Earlier we wrote a function to create an iterator, that will shuffle the data and yield batches of data. However, we can do this much more efficently using **torch.utils.data.DataLoader**, which is an iterator that provides all the above features.

The most important argument of DataLoader constructor is dataset, which is a PyTorch Dataset. Pytorch **Dataset** is a regular **Python class** that inherits from the [**Dataset**](https://pytorch.org/docs/stable/data.html#torch.utils.data.Dataset) class.

If a dataset consists of tensors of lables and features, we can use PyTorch’s [**TensorDataset**](https://pytorch.org/docs/stable/data.html#torch.utils.data.TensorDataset) class to wrap tensors in a Dataset class.

If the **dataset is big** (tens of thousands of image/text files, for instance), loading it at once would not be memory efficient. In that case we will need to create  custom dataset class , that load the files\examples on demand.

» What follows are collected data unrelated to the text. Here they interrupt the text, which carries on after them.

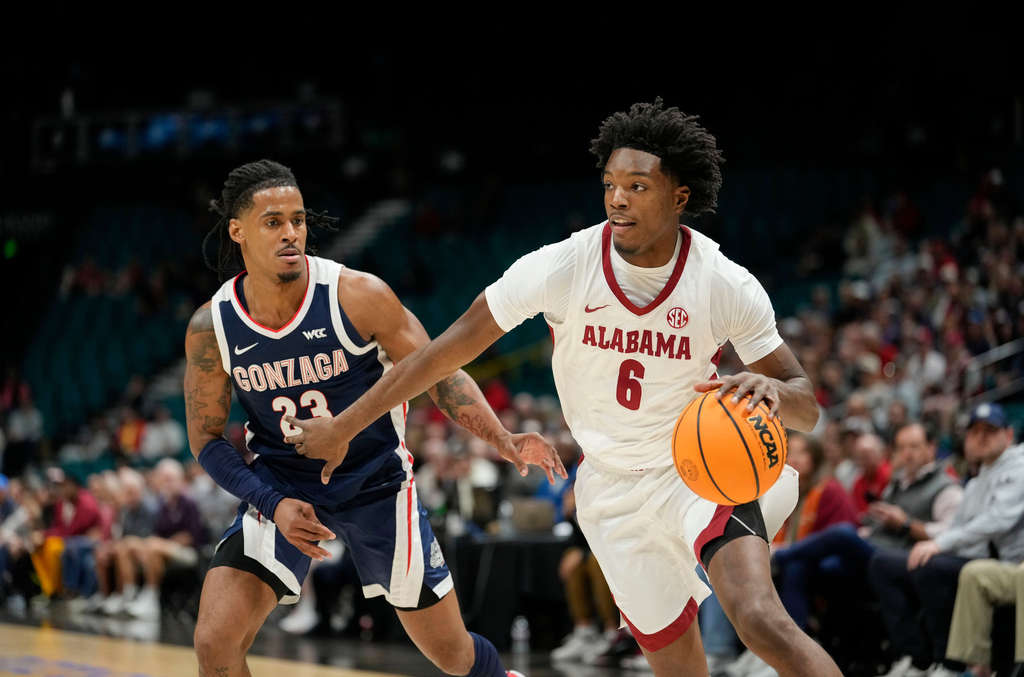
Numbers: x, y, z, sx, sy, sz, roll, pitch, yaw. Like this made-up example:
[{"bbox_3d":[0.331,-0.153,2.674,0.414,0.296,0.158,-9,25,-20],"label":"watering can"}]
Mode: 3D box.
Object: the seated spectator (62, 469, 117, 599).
[{"bbox_3d":[-3.687,1.761,21.900,0.850,1.190,0.550,3,-5,-32],"label":"seated spectator"}]

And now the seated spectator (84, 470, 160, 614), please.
[{"bbox_3d":[-3.260,1.677,20.900,0.850,1.210,0.560,3,-5,-32],"label":"seated spectator"}]

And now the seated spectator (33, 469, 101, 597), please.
[{"bbox_3d":[-4.031,1.809,22.600,0.900,1.200,0.600,3,-5,-33],"label":"seated spectator"}]

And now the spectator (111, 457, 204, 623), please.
[{"bbox_3d":[-2.840,1.584,20.000,0.850,1.260,0.580,3,-5,-33],"label":"spectator"}]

We will demonstrate how to create a CustomDataset that inherits from PyTorch's Dataset class later.

In [28]:
# Generate Dataset
x = torch.arange(10).view(5, 2)
x = x.type(dtype = torch.float)
w = torch.Tensor([2, 3]).view(-1, 1)
y = x.mm(w) + 1
print(f'x:{x}' )
print(f'\ny: {y}')

x:tensor([[0., 1.],
        [2., 3.],
        [4., 5.],
        [6., 7.],
        [8., 9.]])

y: tensor([[ 4.],
        [14.],
        [24.],
        [34.],
        [44.]])


In [29]:
# Create Dataset
dataset = data.TensorDataset(x, y)

In [30]:
dataset

<torch.utils.data.dataset.TensorDataset at 0x7a3238cb6290>

In [31]:
dataset[1]

(tensor([2., 3.]), tensor([14.]))

In [32]:
# Create DataLoader
data_iter = data.DataLoader(dataset, batch_size= 2, shuffle= True)

In [33]:
# We can loop over the DataLoader object to get batch of observations

for epoch in range(3):
  print(f'\nEpoch {epoch + 1}\n')
  for i, (x, y) in enumerate(data_iter):
    print(f'Batch Number {i+1}')
    print(f'x:{x}' )
    print(f'y: {y}\n')


Epoch 1

Batch Number 1
x:tensor([[6., 7.],
        [2., 3.]])
y: tensor([[34.],
        [14.]])

Batch Number 2
x:tensor([[8., 9.],
        [4., 5.]])
y: tensor([[44.],
        [24.]])

Batch Number 3
x:tensor([[0., 1.]])
y: tensor([[4.]])


Epoch 2

Batch Number 1
x:tensor([[4., 5.],
        [2., 3.]])
y: tensor([[24.],
        [14.]])

Batch Number 2
x:tensor([[8., 9.],
        [6., 7.]])
y: tensor([[44.],
        [34.]])

Batch Number 3
x:tensor([[0., 1.]])
y: tensor([[4.]])


Epoch 3

Batch Number 1
x:tensor([[8., 9.],
        [2., 3.]])
y: tensor([[44.],
        [14.]])

Batch Number 2
x:tensor([[0., 1.],
        [6., 7.]])
y: tensor([[ 4.],
        [34.]])

Batch Number 3
x:tensor([[4., 5.]])
y: tensor([[24.]])



We can obseve that in every epoch, an obsetvation is a part of a different batch. This happens as DataLoader shuffles the dataset to create batches.